Continued fiscal consolidation

Controlling debt, and particularly its external portion (75%), remains the government's priority and justifies continuation of the restrictive fiscal policy. With this in mind, the government took steps to reform the three state-owned enterprises making the largest losses. In addition to overhauling the social housing programme of IFH (real estate) at end-2018, it privatised TACV (airline) in March 2019 and will follow suit with Electra (water and electricity) in 2020. Revenues will go up thanks to more efficient tax collection, particularly of VAT and income tax. Meanwhile, expenditure growth will be curbed as the wage bill is kept under control. This budgetary consolidation should enable the government to achieve a primary surplus (excluding interest on the debt, which stood at 2.8% of GDP in 2019) of 1.0%, strengthening the country’s downward public debt trajectory.
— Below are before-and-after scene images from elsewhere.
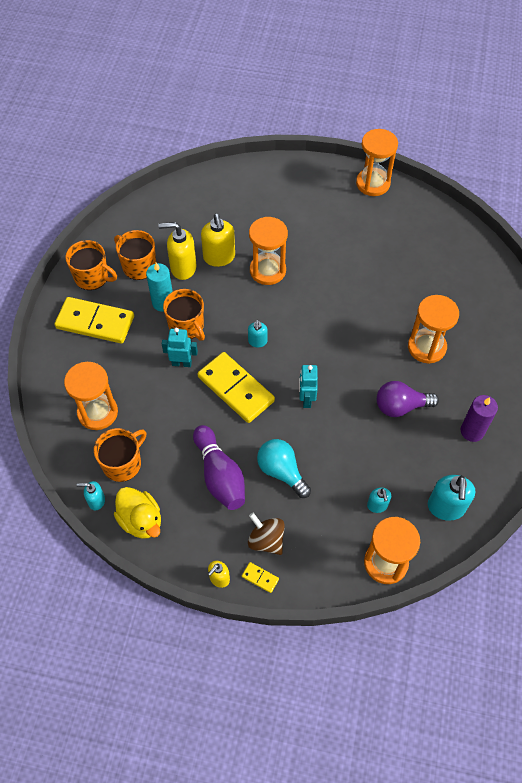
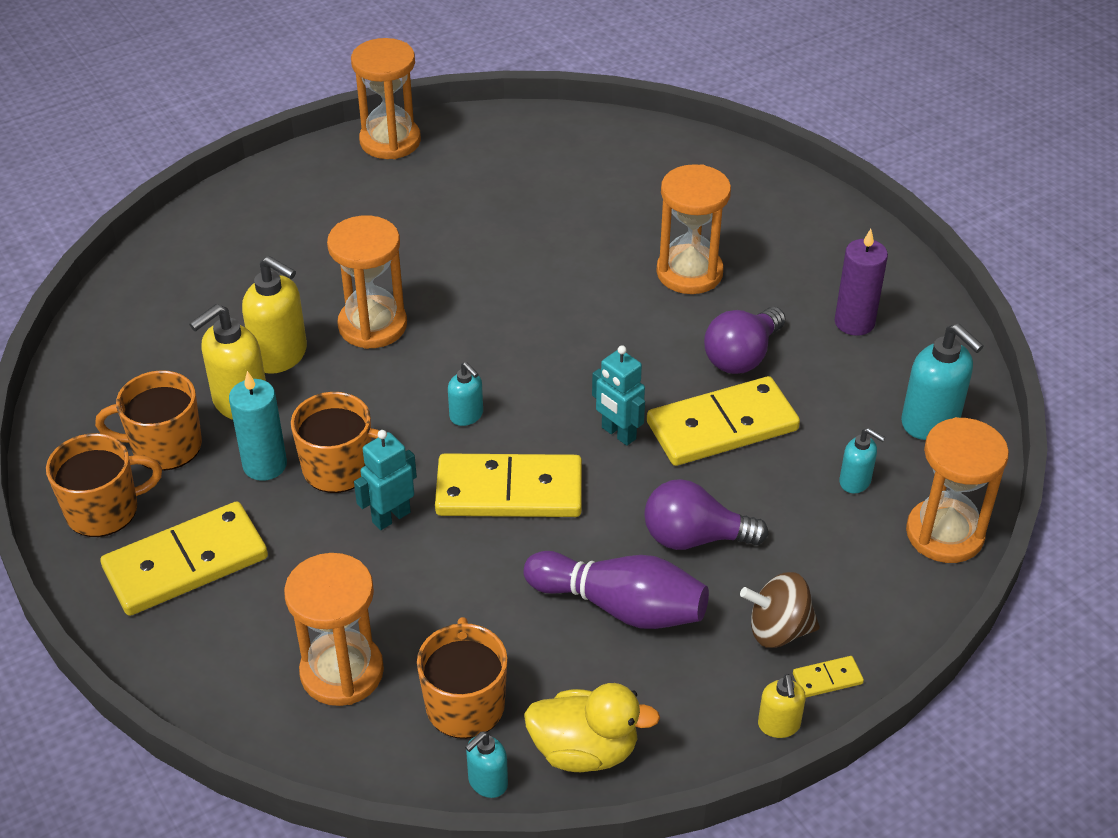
camera: 45 degrees left, 15 degrees down
(281, 471) = (694, 538): turquoise light bulb -> purple light bulb
(352, 432) = (722, 426): none -> yellow domino

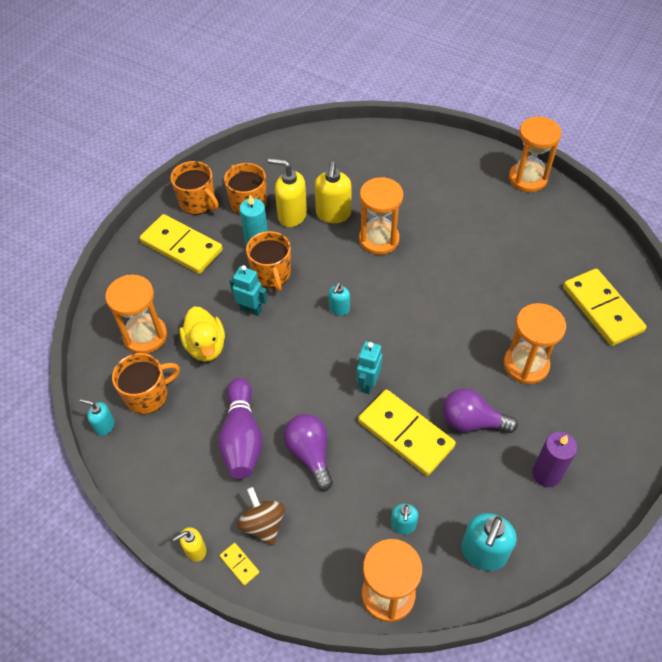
camera: 65 degrees right, 10 degrees up
(509, 491) = (296, 352): yellow domino -> yellow domino (602, 309)
(584, 750) = (140, 460): yellow duck -> yellow duck (206, 346)

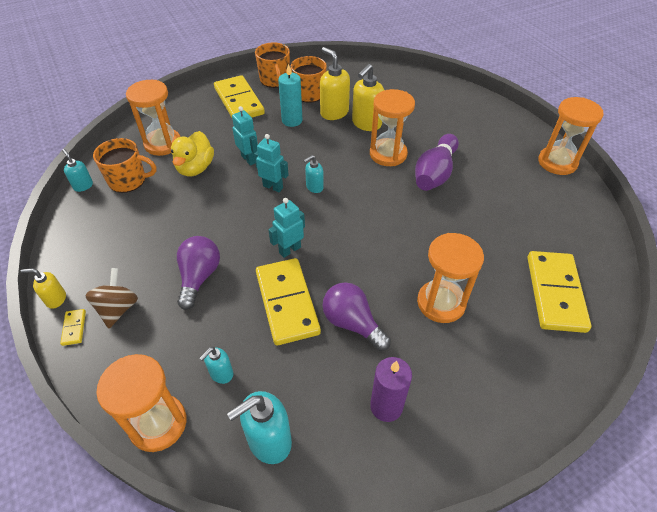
camera: 30 degrees right, 5 degrees down
(242, 438) = (162, 240): purple bowling pin -> purple bowling pin (435, 173)
(271, 274) = (285, 143): orange mug -> none
(300, 328) = (273, 187): none -> turquoise robot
Although the risk of default is real, it is limited, since the lion’s share of the debt is composed of concessional long-term loans, which are mostly denominated in euros.

Regarding the external accounts, the current account deficit is expected to narrow slightly in 2020. It reflects the huge trade deficit (36% of GDP) arising from the archipelago's dependence on food and manufactured products. This trade deficit could widen due to a rise in imports of consumer goods as well as capital goods needed for construction projects. However, growth in tourism revenues and expatriate remittances (10% of GDP) should offset this deterioration. Rising FDI (6% of GDP in 2019) and concessional multilateral loans will finance the current account deficit.

In the absence of pressure on prices and the exchange rate, the monetary authorities plan to maintain an accommodative policy. With comfortable foreign exchange reserves (five months of imports in 2019), they will be able to maintain the fixed rate between the euro and the Cape Verdean escudo.


An established democracy

Cabo Verde is one of the top-ranked countries in sub-Saharan Africa according to World Bank governance indicators, particularly in the fight against corruption. The country has one of the best business climates in the region, but still suffers from inadequate infrastructure, particularly electrical, and a lack of insolvency regulations. As a result, it is 137th out of 190 countries in the Doing Business ranking.

The Movimiento para la Democracia (MPD) won an absolute majority in the March 2016 parliamentary elections, and its candidate, Jorge Carlos Fonseca, was re-elected as leader of the country for a second term in the presidential elections on October 2, 2016. The government aims to keep supporting the archipelago’s development, while making the necessary savings to reduce public debt, which could affect its popularity. However, the fall in unemployment and increase in incomes driven by robust growth should limit the potential causes of popular opposition. The government will focus on meeting the objectives of the Strategic Plan for Sustainable Development (2017/2021), which include the development of air and maritime transport, economic diversification and improved access to basic public services (health, education, housing, water and electricity).

With regard to its foreign policy, the country remains closely linked to Western Europe, which is a major source of tourists and FDI. Cabo Verde will also continue to foster its ties to China, whose investment in the country is constantly increasing and is expected to be concentrated in the tourism sector, infrastructure and the construction of a special economic zone.